In this biweekly feature, we highlight the artwork on the covers of the most recent issue of Advanced Healthcare Materials, and of course the research behind it. You can find this week’s issue here. Click on the titles or cover images below to get to the corresponding papers. Also check out our monthly top-downloaded papers feature here.
by Ritu Raman, Lauren Grant, Yongbeom Seo, Caroline Cvetkovic, Michael Gapinske, Alexandra Palasz, Howard Dabbous, Hyunjoon Kong, Pablo Perez Pinera, and Rashid Bashir
Biological materials can adaptively respond to their environment, motivating their use as functional components of engineered machines. Rashid Bashir and his colleagues from the University of Illinois at Urbana-Champaign present a skeletal muscle-powered bio-hybrid robot (“bio-bot”) that can adapt to loss-of-function damage stimuli, completely healing and recovering functionality within two days. This presents a significant step forward in developing robust, resilient, and dynamically responsive biohybrid machines.
by Wanjun Liu, Marcel A. Heinrich, Yixiao Zhou, Ali Akpek, Ning Hu, Xiao Liu, Xiaofei Guan, Zhe Zhong, Xiangyu Jin, Ali Khademhosseini, and Yu Shrike Zhang
A novel strategy to directly bioprint cell-laden gelatin methacryloyl (GelMA) constructs using bioinks of GelMA physical gels (GPGs) is developed by Yu Shrike Zhang, Ali Khademhosseini and their collaborators at Harvard Medical School, Massachusetts Institute of Technology, Donghua University, University of Twente, Istanbul Yeni Yuzyil University and Beihang University. Attributed to their shear-thinning and self-healing properties, GPG bioinks containing down to 3% GelMA can retain shape and form integral structures after deposition, allowing for subsequent UV-crosslinking for chemical stabilization.

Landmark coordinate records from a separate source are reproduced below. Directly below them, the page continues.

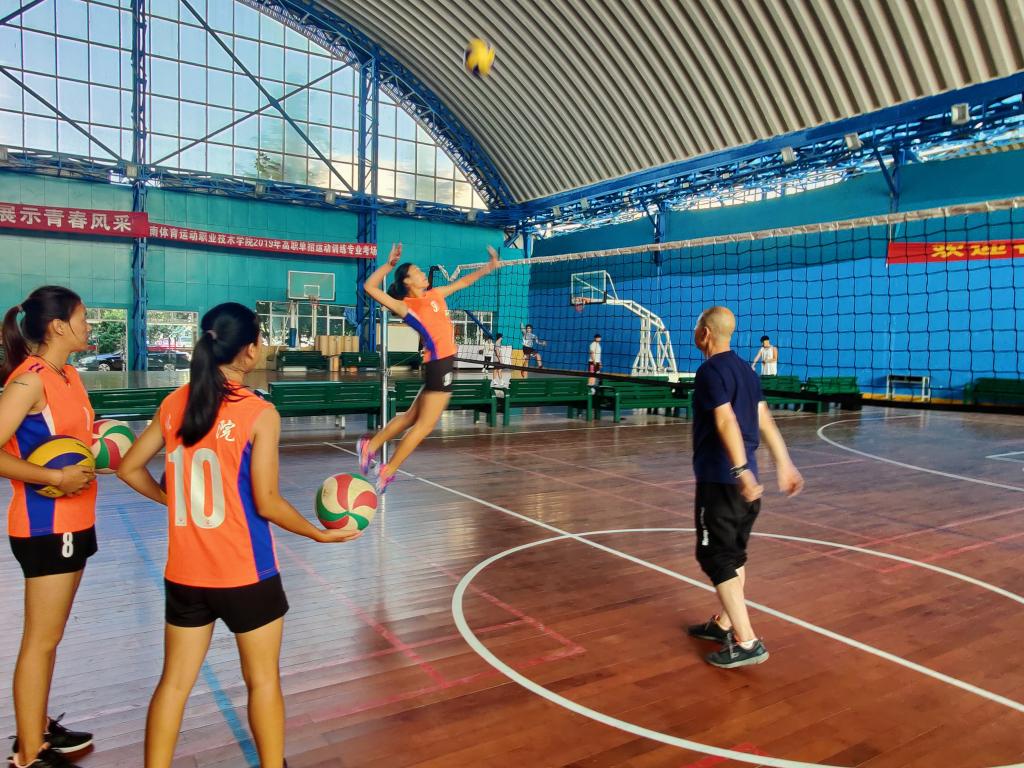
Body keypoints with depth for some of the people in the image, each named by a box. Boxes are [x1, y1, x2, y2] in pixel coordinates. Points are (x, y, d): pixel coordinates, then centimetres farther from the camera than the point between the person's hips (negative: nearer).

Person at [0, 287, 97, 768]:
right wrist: (54, 477, -26)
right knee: (41, 639, 2)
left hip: (72, 522, 9)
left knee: (50, 635, 19)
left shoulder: (69, 374, 8)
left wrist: (101, 443, 2)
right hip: (46, 526, -9)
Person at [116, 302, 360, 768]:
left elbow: (129, 469, 10)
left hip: (184, 573, 5)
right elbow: (266, 504, -16)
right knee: (263, 680, 14)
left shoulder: (174, 404, 0)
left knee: (175, 681, 18)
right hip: (244, 574, -5)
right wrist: (322, 534, -3)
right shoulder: (259, 413, -16)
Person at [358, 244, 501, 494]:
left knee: (413, 416, 16)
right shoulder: (405, 306, -8)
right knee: (425, 424, -3)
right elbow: (370, 287, -16)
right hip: (439, 363, -8)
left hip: (444, 362, 8)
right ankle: (388, 471, 4)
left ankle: (370, 445, 25)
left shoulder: (435, 294, 14)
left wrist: (489, 266, 22)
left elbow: (462, 282, 26)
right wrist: (389, 263, -14)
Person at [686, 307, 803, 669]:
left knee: (716, 558, -3)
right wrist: (784, 465, 16)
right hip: (744, 480, 9)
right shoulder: (746, 370, 14)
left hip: (721, 480, -9)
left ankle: (746, 642, -4)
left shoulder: (710, 371, -12)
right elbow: (765, 421, 14)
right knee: (734, 555, 18)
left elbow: (727, 422, -25)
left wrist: (741, 470, -33)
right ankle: (725, 624, 30)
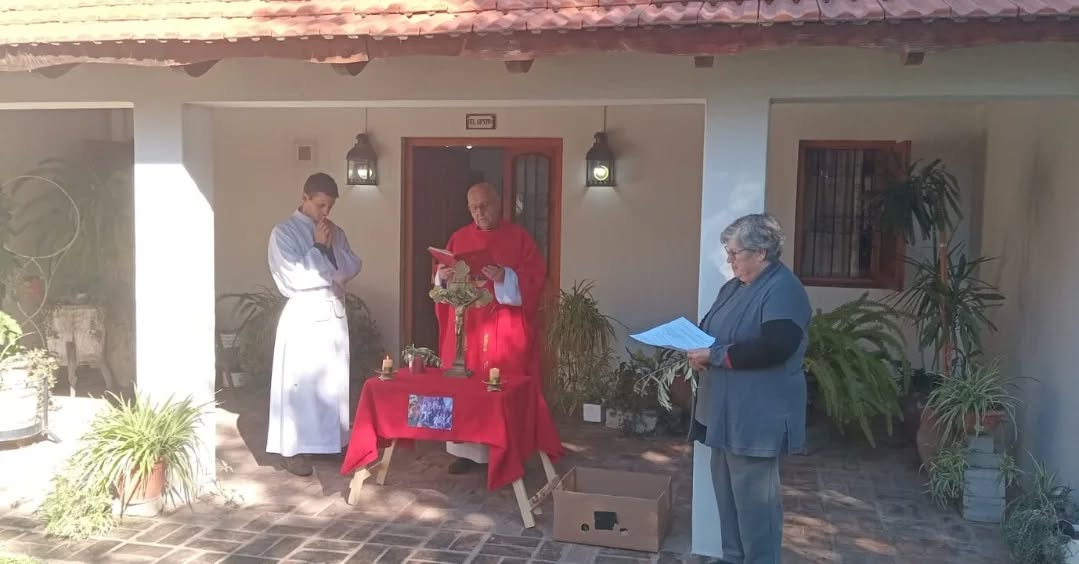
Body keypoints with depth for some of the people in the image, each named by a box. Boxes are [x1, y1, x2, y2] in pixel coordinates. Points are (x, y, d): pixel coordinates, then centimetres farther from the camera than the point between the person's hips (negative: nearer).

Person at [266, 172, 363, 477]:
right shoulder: (284, 232, -6)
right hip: (304, 315, -6)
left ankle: (332, 440, 23)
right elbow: (295, 277, -15)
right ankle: (294, 448, 8)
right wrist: (317, 246, -12)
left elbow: (353, 268, 5)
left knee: (335, 381, 11)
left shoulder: (335, 232, 11)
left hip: (335, 313, 6)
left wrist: (332, 246, -7)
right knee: (301, 383, -1)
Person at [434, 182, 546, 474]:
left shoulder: (519, 237, 0)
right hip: (466, 325, 4)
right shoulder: (459, 238, 11)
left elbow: (535, 278, -7)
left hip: (505, 327, -4)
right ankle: (467, 450, 12)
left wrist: (505, 277, -22)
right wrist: (443, 276, -9)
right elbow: (442, 277, 14)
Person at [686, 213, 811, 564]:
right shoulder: (734, 287, 14)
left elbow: (774, 347, -28)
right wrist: (695, 347, -2)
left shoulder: (783, 289, -15)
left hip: (757, 413, -9)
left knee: (753, 494, -2)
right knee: (727, 488, 16)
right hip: (725, 408, 10)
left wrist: (714, 355, -22)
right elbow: (710, 329, 22)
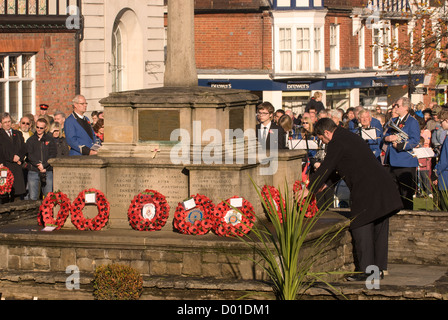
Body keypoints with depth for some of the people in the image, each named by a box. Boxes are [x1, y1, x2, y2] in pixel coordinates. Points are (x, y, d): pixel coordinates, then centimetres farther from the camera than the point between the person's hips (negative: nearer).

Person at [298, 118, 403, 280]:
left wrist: (309, 190, 2)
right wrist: (326, 184, 34)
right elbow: (336, 168, 31)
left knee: (361, 229, -4)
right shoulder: (351, 137, 22)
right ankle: (379, 268, 19)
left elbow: (326, 168, -6)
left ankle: (365, 270, -4)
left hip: (365, 192, -9)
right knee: (379, 229, 13)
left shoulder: (336, 143, -8)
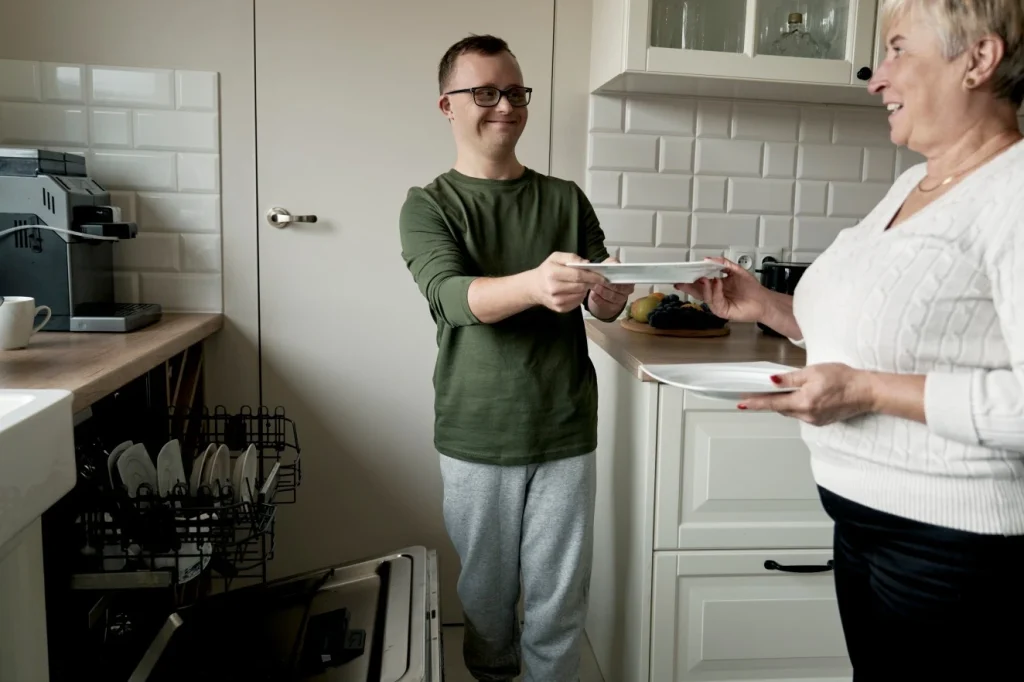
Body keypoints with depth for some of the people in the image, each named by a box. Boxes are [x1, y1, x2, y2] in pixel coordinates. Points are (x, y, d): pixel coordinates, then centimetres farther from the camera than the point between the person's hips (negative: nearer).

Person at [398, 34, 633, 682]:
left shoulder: (566, 199, 8)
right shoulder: (429, 205, 0)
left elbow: (603, 302, 3)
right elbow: (452, 296, -18)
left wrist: (607, 296, -22)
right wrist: (533, 284, -38)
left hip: (567, 433, 2)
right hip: (477, 436, -1)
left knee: (559, 602, 7)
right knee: (485, 592, 13)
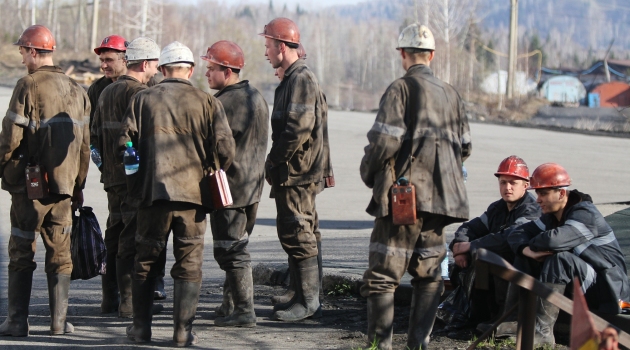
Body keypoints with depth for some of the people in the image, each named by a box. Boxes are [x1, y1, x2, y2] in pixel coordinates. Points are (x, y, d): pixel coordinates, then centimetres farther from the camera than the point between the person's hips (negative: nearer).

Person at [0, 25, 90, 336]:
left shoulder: (29, 86, -11)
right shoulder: (77, 91, 8)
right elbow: (84, 145, 11)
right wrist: (78, 186, 18)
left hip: (29, 185, -5)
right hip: (64, 185, 5)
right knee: (60, 256, 9)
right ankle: (59, 321, 8)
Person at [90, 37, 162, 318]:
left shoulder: (107, 93, 15)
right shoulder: (138, 93, -13)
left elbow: (96, 135, 20)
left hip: (111, 176, 9)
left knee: (114, 236, 15)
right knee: (133, 239, -7)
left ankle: (109, 298, 20)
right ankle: (129, 301, -8)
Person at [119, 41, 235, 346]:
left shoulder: (143, 99, 5)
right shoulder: (206, 103, 2)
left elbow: (124, 142, -1)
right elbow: (225, 148, -7)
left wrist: (136, 179, 14)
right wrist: (215, 173, 12)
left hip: (152, 192, 1)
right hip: (193, 194, -1)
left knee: (146, 261, 13)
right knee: (189, 264, 4)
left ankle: (141, 327, 15)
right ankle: (183, 331, 1)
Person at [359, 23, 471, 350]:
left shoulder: (401, 89, -8)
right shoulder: (451, 94, 12)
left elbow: (386, 140, -16)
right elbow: (465, 147, 17)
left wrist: (368, 172, 1)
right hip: (441, 196, 6)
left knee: (383, 274, -3)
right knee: (428, 274, 12)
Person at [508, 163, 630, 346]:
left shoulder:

by Qiao Li, Li-Na Zhang, Xiao-Ming Tao, and Xin Ding
Wearable temperature detection requires sensors for continuous measurements with sufficient sensitivity and accuracy, which directly can attach to non-planar skin surfaces, for different gestures and motions. Xin Ding, Xiao-Ming Tao and their co-workers at Donghua University and the Hong Kong Polytechnic University performed a comprehensive investigation into the recent advances in flexible and stretchable temperature sensor networks for wearable physiological monitoring, with an emphasis on critical issues and new trends.